Exercise:
Transcribe the whole listing without a single picture.

[Stored items from a collection]
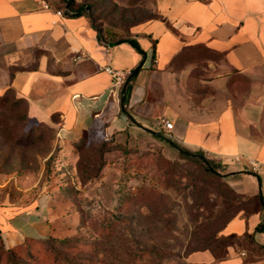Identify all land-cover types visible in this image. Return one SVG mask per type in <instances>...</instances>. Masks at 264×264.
Here are the masks:
<instances>
[{
    "label": "crops",
    "instance_id": "crops-1",
    "mask_svg": "<svg viewBox=\"0 0 264 264\" xmlns=\"http://www.w3.org/2000/svg\"><path fill=\"white\" fill-rule=\"evenodd\" d=\"M153 6L156 16L132 37L141 53L102 41L85 14L65 16L53 0H0V95L11 88L37 121L58 116L67 146L91 130L119 138L140 131L171 155L185 149L216 161L236 193L263 198V208L238 212L220 232L251 234L252 260L242 261L247 252L236 243L220 264H264V230L254 231L264 218V0ZM106 65L139 70L114 94ZM161 117L170 132L157 125ZM46 209L0 204L5 247L54 235Z\"/></svg>",
    "mask_w": 264,
    "mask_h": 264
},
{
    "label": "rangeland",
    "instance_id": "rangeland-1",
    "mask_svg": "<svg viewBox=\"0 0 264 264\" xmlns=\"http://www.w3.org/2000/svg\"><path fill=\"white\" fill-rule=\"evenodd\" d=\"M66 1L53 4L64 10ZM73 3L110 43L135 37L156 16L153 0ZM5 95L0 204L14 211L35 202L47 208L54 230L50 238L95 242L93 264H220L232 242L247 252L243 262L252 260L248 249L255 246L249 239L220 236L226 220L249 206L228 184L220 164H214L219 175H209L198 160L171 155L163 142L140 131L119 138L91 130L67 146L60 141L58 116L51 122L24 120L22 105L9 107L15 92ZM104 226L112 227L109 235H103ZM51 245L33 256L25 249L0 251V264H48L64 252Z\"/></svg>",
    "mask_w": 264,
    "mask_h": 264
},
{
    "label": "trees",
    "instance_id": "trees-1",
    "mask_svg": "<svg viewBox=\"0 0 264 264\" xmlns=\"http://www.w3.org/2000/svg\"><path fill=\"white\" fill-rule=\"evenodd\" d=\"M65 1V0H64ZM74 0H67L66 4H67V8L63 10V14L65 16L68 17H73V16H79L85 13H82L81 10L76 9L78 7H75V3H73ZM59 8V7H58ZM87 15V14H85ZM154 18V17H152ZM150 18V19H152ZM93 27V25H92ZM94 28V27H93ZM95 29V28H94ZM97 30V29H95ZM97 32L99 33V31L97 30ZM122 42L126 41L129 42L137 51L143 53L142 49L140 48V45L137 41V39L135 38H126V39H121ZM152 45L154 46V43L152 42ZM139 70V68L137 69H132L131 70V75L129 76L130 78L132 76H134L137 71ZM9 91H13L11 88H7L3 94L0 95V106L5 107V94ZM23 106L24 107V112L22 113V118L24 120H28L29 116H28V104H27V100L23 97H16L14 98V100L11 102V104L9 105L10 108H14L17 106ZM124 133V132H123ZM178 153L182 156V157H191L194 160H198L200 163H202L203 166V171L209 175H219L218 173V169L216 168V166H214L215 163H217L216 161L212 160V159H207L204 157L203 153H199L201 154V156H197L185 149H180L178 151ZM219 164V163H218ZM225 176V175H224ZM226 179V177H225ZM243 199H245L248 203V207L246 208H241L238 212H242V215L247 217L250 213L259 210L261 208H263V198L259 195L256 194L255 196H249V195H243V194H239ZM237 212V213H238ZM236 213V214H237ZM235 214V215H236ZM235 215H233L232 217H230L229 219L226 220V222L223 224V226H225V224L231 219L233 218ZM222 226V227H223ZM106 228V231L103 233V235H109L111 233L112 227L111 226H104ZM222 229V228H221ZM264 230V218L257 223V225L254 227V231L258 232V231H263ZM101 232H103V229H101ZM221 232V230H220ZM221 237L225 238V239H240L239 237H237L236 234L234 233H230L227 235H221ZM244 238L245 239H249L250 242L253 243V240L251 238V234H244ZM238 243V242H237ZM51 244H57L58 246H62L64 252L61 253V255H53V257L51 258V262L48 264H93V260L90 258V256H92L95 252V249L97 247L95 242H91V241H84L82 239H78V238H69V239H53L50 237H45V238H30L27 237L24 239V241L21 244H18L16 246L10 247V248H6L1 234H0V251L1 252H6L8 254H13V252L16 249H25L26 252L33 256L35 255H39L41 250L45 249H51L52 245ZM236 243H227L225 248H227L228 246H234ZM70 246L72 248H70ZM73 254L72 256H70L69 254L71 253ZM76 252V253H75ZM227 252L225 249V253L224 255L226 256ZM223 255V256H224ZM224 256V257H225ZM146 262V261H145ZM150 260L147 261V264H150ZM152 263V262H151ZM126 264H130L129 262Z\"/></svg>",
    "mask_w": 264,
    "mask_h": 264
},
{
    "label": "built area",
    "instance_id": "built-area-1",
    "mask_svg": "<svg viewBox=\"0 0 264 264\" xmlns=\"http://www.w3.org/2000/svg\"><path fill=\"white\" fill-rule=\"evenodd\" d=\"M58 14H62L61 11H57ZM103 70L107 72L111 77V92L116 93L127 81L131 71L123 69H114L108 65L103 67ZM157 125L167 132H170L173 128V123L167 118L161 117L157 121Z\"/></svg>",
    "mask_w": 264,
    "mask_h": 264
},
{
    "label": "water",
    "instance_id": "water-1",
    "mask_svg": "<svg viewBox=\"0 0 264 264\" xmlns=\"http://www.w3.org/2000/svg\"><path fill=\"white\" fill-rule=\"evenodd\" d=\"M156 135H158V133L155 132ZM197 155V154H196Z\"/></svg>",
    "mask_w": 264,
    "mask_h": 264
}]
</instances>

Response to this task:
Identify all land-cover types visible in this image. Return one SVG mask per type in <instances>...</instances>. Masks at 264×264.
Here are the masks:
<instances>
[{
    "label": "crops",
    "instance_id": "crops-1",
    "mask_svg": "<svg viewBox=\"0 0 264 264\" xmlns=\"http://www.w3.org/2000/svg\"><path fill=\"white\" fill-rule=\"evenodd\" d=\"M153 6L156 16L132 37L141 53L102 41L85 14L65 16L53 0H0V95L11 88L37 121L58 116L67 146L91 130L119 138L140 131L171 155L185 149L216 161L236 193L263 198V208L238 212L220 232L251 234L252 260L242 261L247 252L236 243L220 264H264V230L254 231L264 218V0ZM106 65L139 70L114 94ZM161 117L170 132L157 125ZM46 209L0 204L5 247L54 235Z\"/></svg>",
    "mask_w": 264,
    "mask_h": 264
},
{
    "label": "rangeland",
    "instance_id": "rangeland-1",
    "mask_svg": "<svg viewBox=\"0 0 264 264\" xmlns=\"http://www.w3.org/2000/svg\"><path fill=\"white\" fill-rule=\"evenodd\" d=\"M66 1L53 4L64 10ZM73 3L110 43L135 37L156 16L153 0ZM5 95L0 204L14 211L35 202L47 208L54 230L50 238L95 242L93 264H220L232 242L247 252L243 262L252 260L248 249L255 246L249 239L220 236L226 220L249 206L228 184L220 164H214L219 175H209L198 160L171 155L163 142L140 131L119 138L91 130L67 146L60 141L58 116L51 122L24 120L22 105L9 107L15 92ZM104 226L112 227L109 235H103ZM51 245L33 256L25 249L0 251V264H48L64 252Z\"/></svg>",
    "mask_w": 264,
    "mask_h": 264
},
{
    "label": "trees",
    "instance_id": "trees-1",
    "mask_svg": "<svg viewBox=\"0 0 264 264\" xmlns=\"http://www.w3.org/2000/svg\"><path fill=\"white\" fill-rule=\"evenodd\" d=\"M65 1V0H64ZM74 0H67L66 4H67V8L63 10V14L65 16L68 17H73V16H79L85 13H82L81 10L76 9L78 7H75V3H73ZM59 8V7H58ZM87 15V14H85ZM154 18V17H152ZM150 18V19H152ZM93 27V25H92ZM94 28V27H93ZM95 29V28H94ZM97 30V29H95ZM97 32L99 33V31L97 30ZM122 42L126 41L129 42L137 51L143 53L142 49L140 48V45L137 41V39L135 38H126V39H121ZM152 45L154 46V43L152 42ZM139 70V68L137 69H132L131 70V75L129 76L130 78L132 76H134L137 71ZM9 91H13L11 88H7L3 94L0 95V106L5 107V94ZM23 106L24 107V112L22 113V118L24 120H28L29 116H28V104H27V100L23 97H16L14 98V100L11 102V104L9 105L10 108H14L17 106ZM124 133V132H123ZM178 153L182 156V157H191L194 160H198L200 163H202L203 166V171L209 175H219L218 173V169L216 168V166H214L215 163H217L216 161L212 160V159H207L204 157L203 153H199L201 154V156H197L185 149H180L178 151ZM219 164V163H218ZM225 176V175H224ZM226 179V177H225ZM243 199H245L248 203V207L246 208H241L238 212H242V215L247 217L250 213L259 210L261 208H263V198L259 195L256 194L255 196H249V195H243V194H239ZM237 212V213H238ZM236 213V214H237ZM235 214V215H236ZM235 215H233L232 217H230L229 219L226 220V222L223 224V226H225V224L231 219L233 218ZM222 226V227H223ZM106 228V231L103 233V235H109L111 233L112 227L111 226H104ZM222 229V228H221ZM264 230V218L257 223V225L254 227V231L258 232V231H263ZM101 232H103V229H101ZM221 232V230H220ZM221 237L225 238V239H240L239 237H237L236 234L234 233H230L227 235H221ZM244 238L245 239H249L250 242L253 243V240L251 238V234H244ZM238 243V242H237ZM51 244H57L58 246H62L64 252L61 253V255H53V257L51 258V262L48 264H93V260L90 258V256H92L95 252V249L97 247L95 242H91V241H84L82 239H78V238H69V239H53L50 237H45V238H30L27 237L24 239V241L21 244H18L16 246L10 247V248H6L1 234H0V251L1 252H6L8 254H13V252L16 249H25L26 252L33 256L35 255H39L41 250L45 249H51L52 245ZM236 243H227L225 248H227L228 246H234ZM70 246L72 248H70ZM73 254L72 256H70L69 254L71 253ZM76 252V253H75ZM227 252L225 249V253L224 255L226 256ZM223 255V256H224ZM224 256V257H225ZM146 262V261H145ZM150 260L147 261V264H150ZM152 263V262H151ZM126 264H130L129 262Z\"/></svg>",
    "mask_w": 264,
    "mask_h": 264
},
{
    "label": "built area",
    "instance_id": "built-area-1",
    "mask_svg": "<svg viewBox=\"0 0 264 264\" xmlns=\"http://www.w3.org/2000/svg\"><path fill=\"white\" fill-rule=\"evenodd\" d=\"M58 14H62L61 11H57ZM103 70L107 72L111 77V92L116 93L127 81L131 71L123 69H114L108 65L103 67ZM157 125L167 132H170L173 128V123L167 118L161 117L157 121Z\"/></svg>",
    "mask_w": 264,
    "mask_h": 264
},
{
    "label": "water",
    "instance_id": "water-1",
    "mask_svg": "<svg viewBox=\"0 0 264 264\" xmlns=\"http://www.w3.org/2000/svg\"><path fill=\"white\" fill-rule=\"evenodd\" d=\"M156 135H158V133L155 132ZM197 155V154H196Z\"/></svg>",
    "mask_w": 264,
    "mask_h": 264
}]
</instances>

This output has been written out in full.